The International Federation of Pharmaceutical Manufacturers & Associations countered that access to medicines was not the major issue affecting health in the developing world and many patented drugs were anyway available at cost or even for free in poor countries.

According to manufacturers, the root of the problem is inadequate infrastructure and missing hospitals, clinics, medical equipment and trained healthcare workers.

The clash over patents in the developing world has focused attention on a couple of high-profile cases including a dispute over the cancer drug Glivec, made by Switzerland's Novartis.

An Indian court in January rejected its patent application for Glivec, but Novartis is fighting back, arguing that the principle of intellectual property protection must be safeguarded if innovation is to flourish.

The ruling has minimal commercial significance because 99 percent of Indian patients get the drug free of charge.

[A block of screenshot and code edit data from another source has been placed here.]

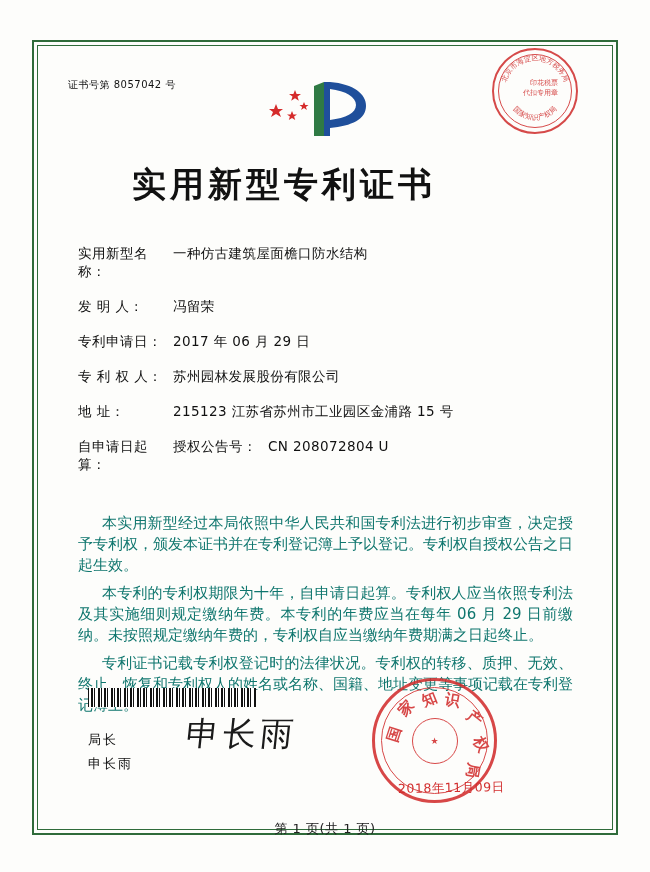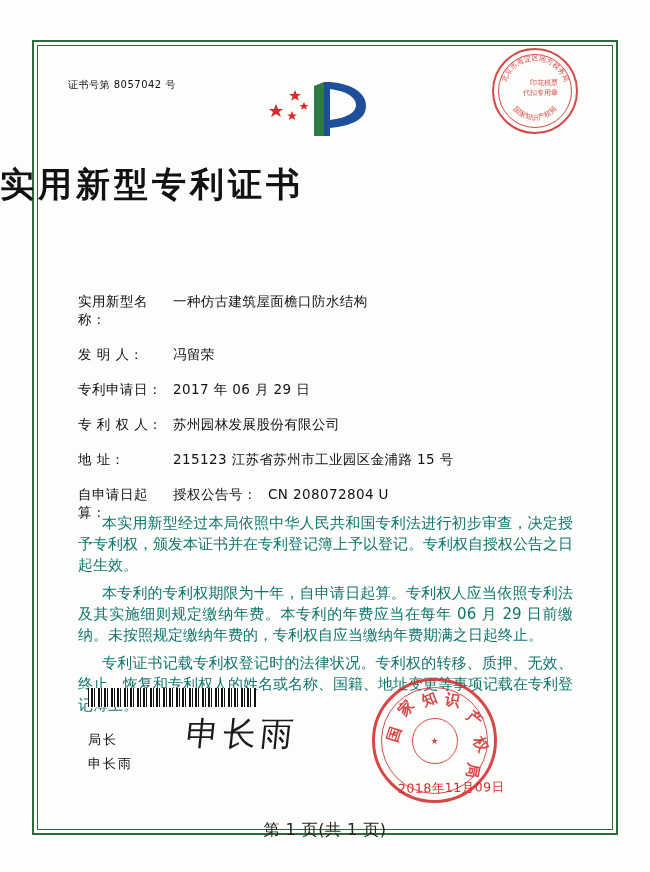--- a/index.html
+++ b/index.html
@@ -92,7 +92,7 @@
     position: absolute;
     left: 0; top: 162px;
     width: 568px;
-    text-align: left;
+    text-align: center;
     font-size: 34px;
     font-weight: bold;
     letter-spacing: 4px;

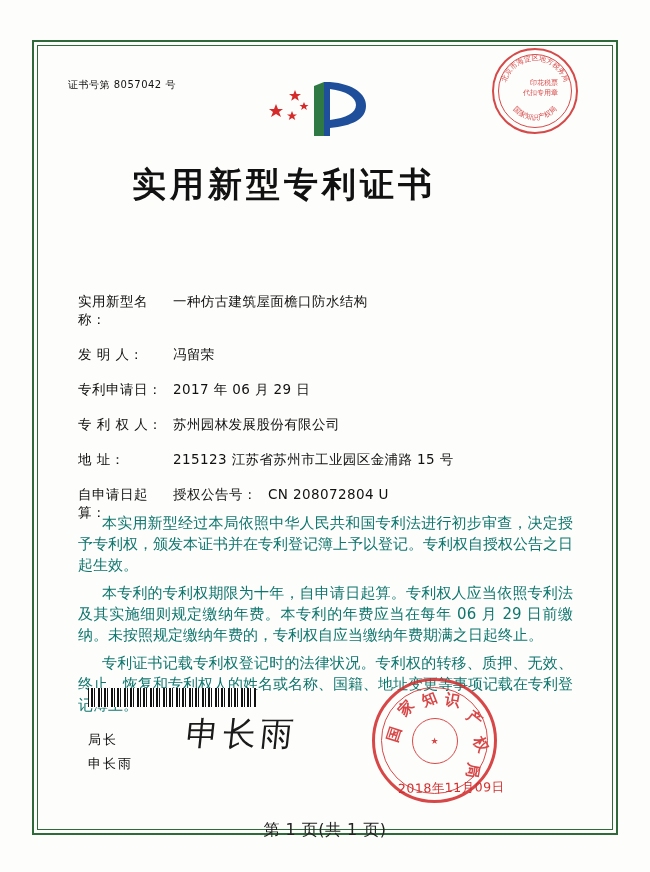--- a/index.html
+++ b/index.html
@@ -105,7 +105,6 @@
     position: absolute;
     left: 78px; top: 245px;
     width: 500px;
-    margin-top: 48px;
   }
   .field-row {
     display: flex;

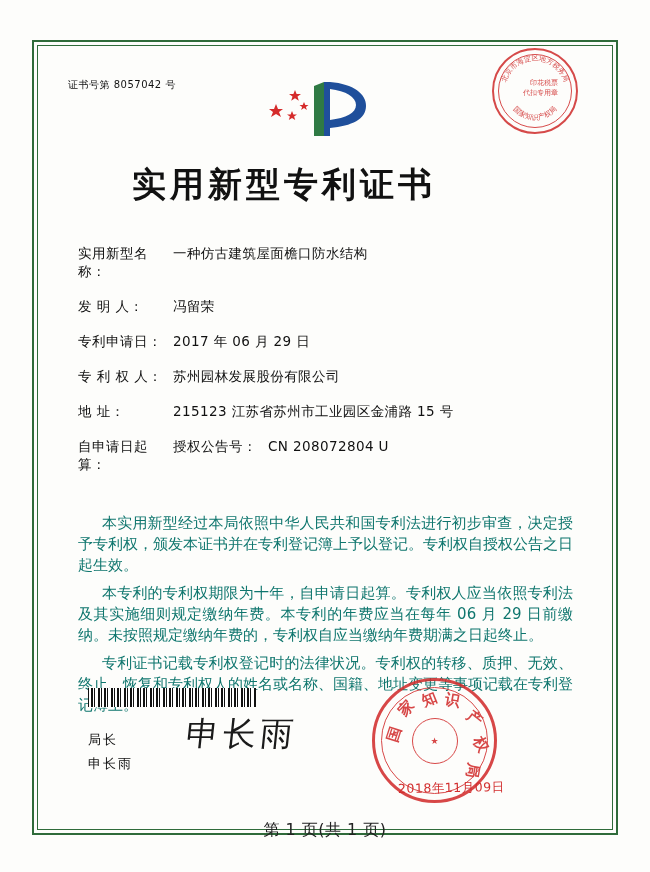--- a/index.html
+++ b/index.html
@@ -241,7 +241,7 @@
     left: 0; top: 820px;
     width: 650px;
     text-align: center;
-    font-size: 16px;
+    font-size: 13px;
     color: #222;
     letter-spacing: 0.5px;
   }

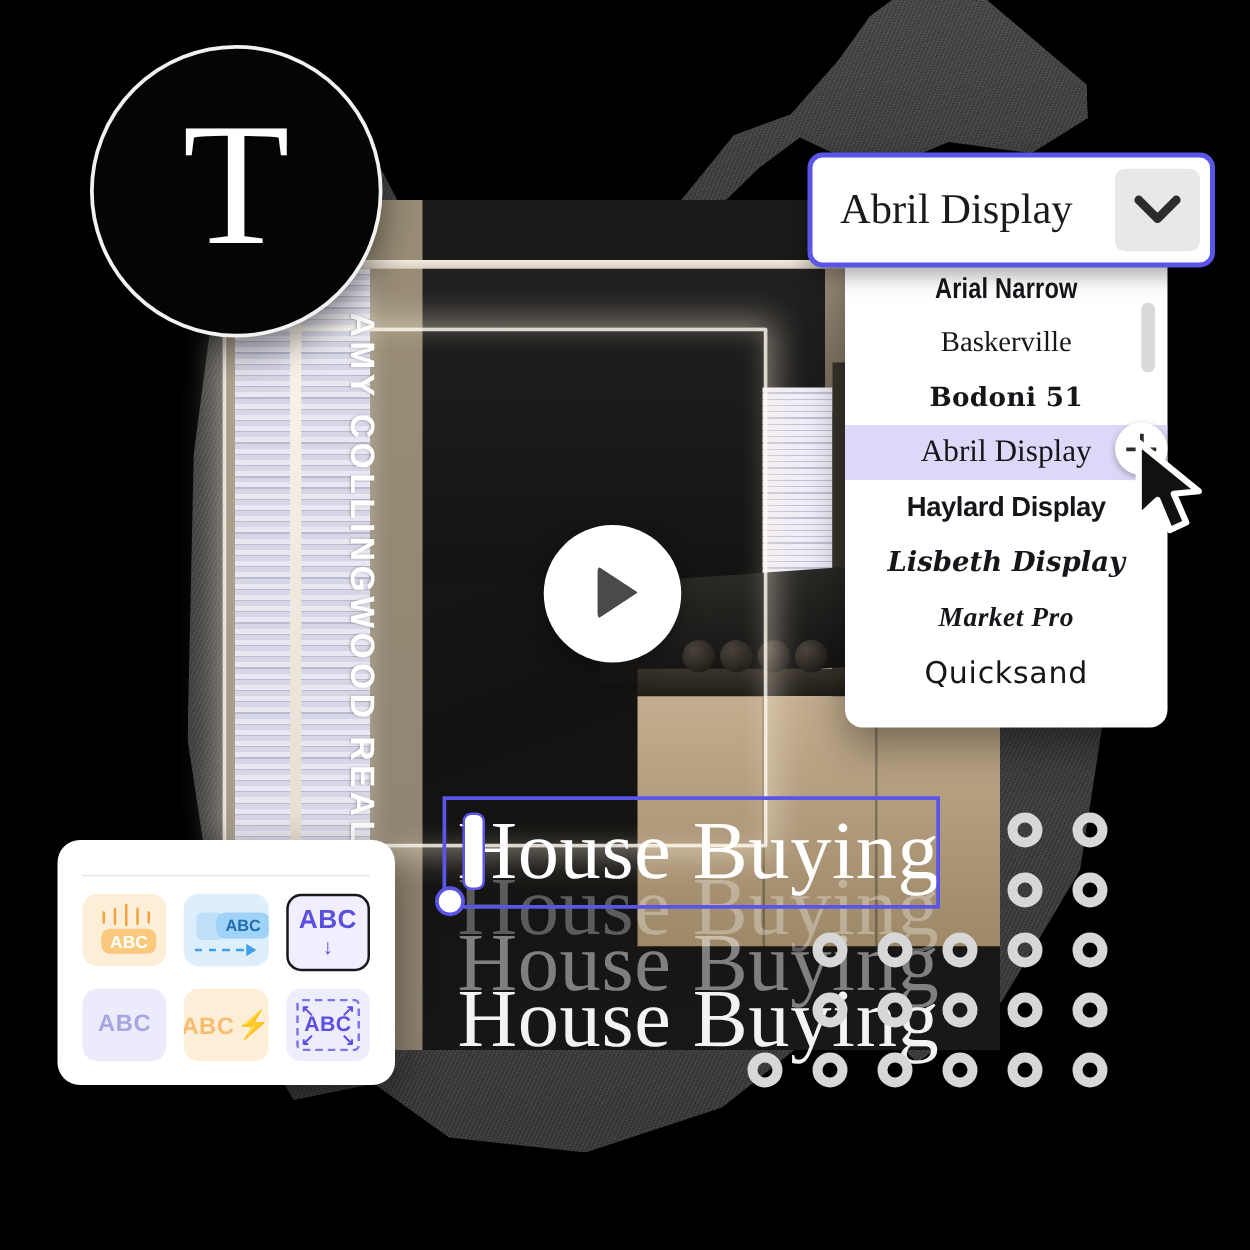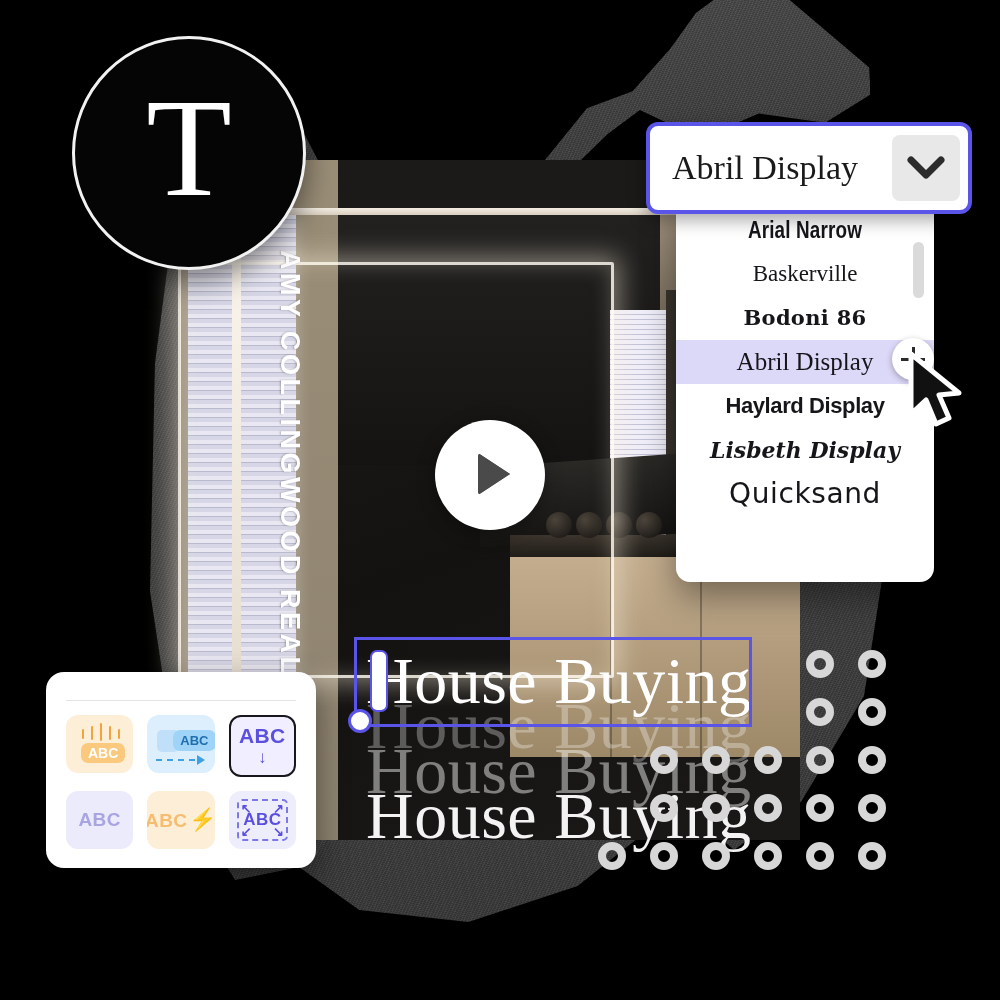--- a/index.html
+++ b/index.html
@@ -297,7 +297,7 @@
     <div id="font-scrollbar"></div>
   <div class="font-item f-arial">Arial Narrow</div>
       <div class="font-item f-bask">Baskerville</div>
-      <div class="font-item f-bodoni">Bodoni 86</div>
+      <div class="font-item f-bodoni">Bodoni 51</div>
       <div class="font-item f-abril selected">Abril Display</div>
       <div class="font-item f-haylard">Haylard Display</div>
       <div class="font-item f-lisbeth">Lisbeth Display</div>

But Paul Herrling, the company's head of corporate research, told the Reuters Health Summit last week that India risked falling behind China in drug research if it did not shore up its weak patent protection system.

Medical charity Medecins Sans Frontieres, however, thinks it is time for a radical rethink of the entire way new medicines are developed and paid for.

"The current system based on patents and high prices to pay for innovation leads to rationing and leaves huge health needs neglected," said MSF campaigner Ellen 't Hoen.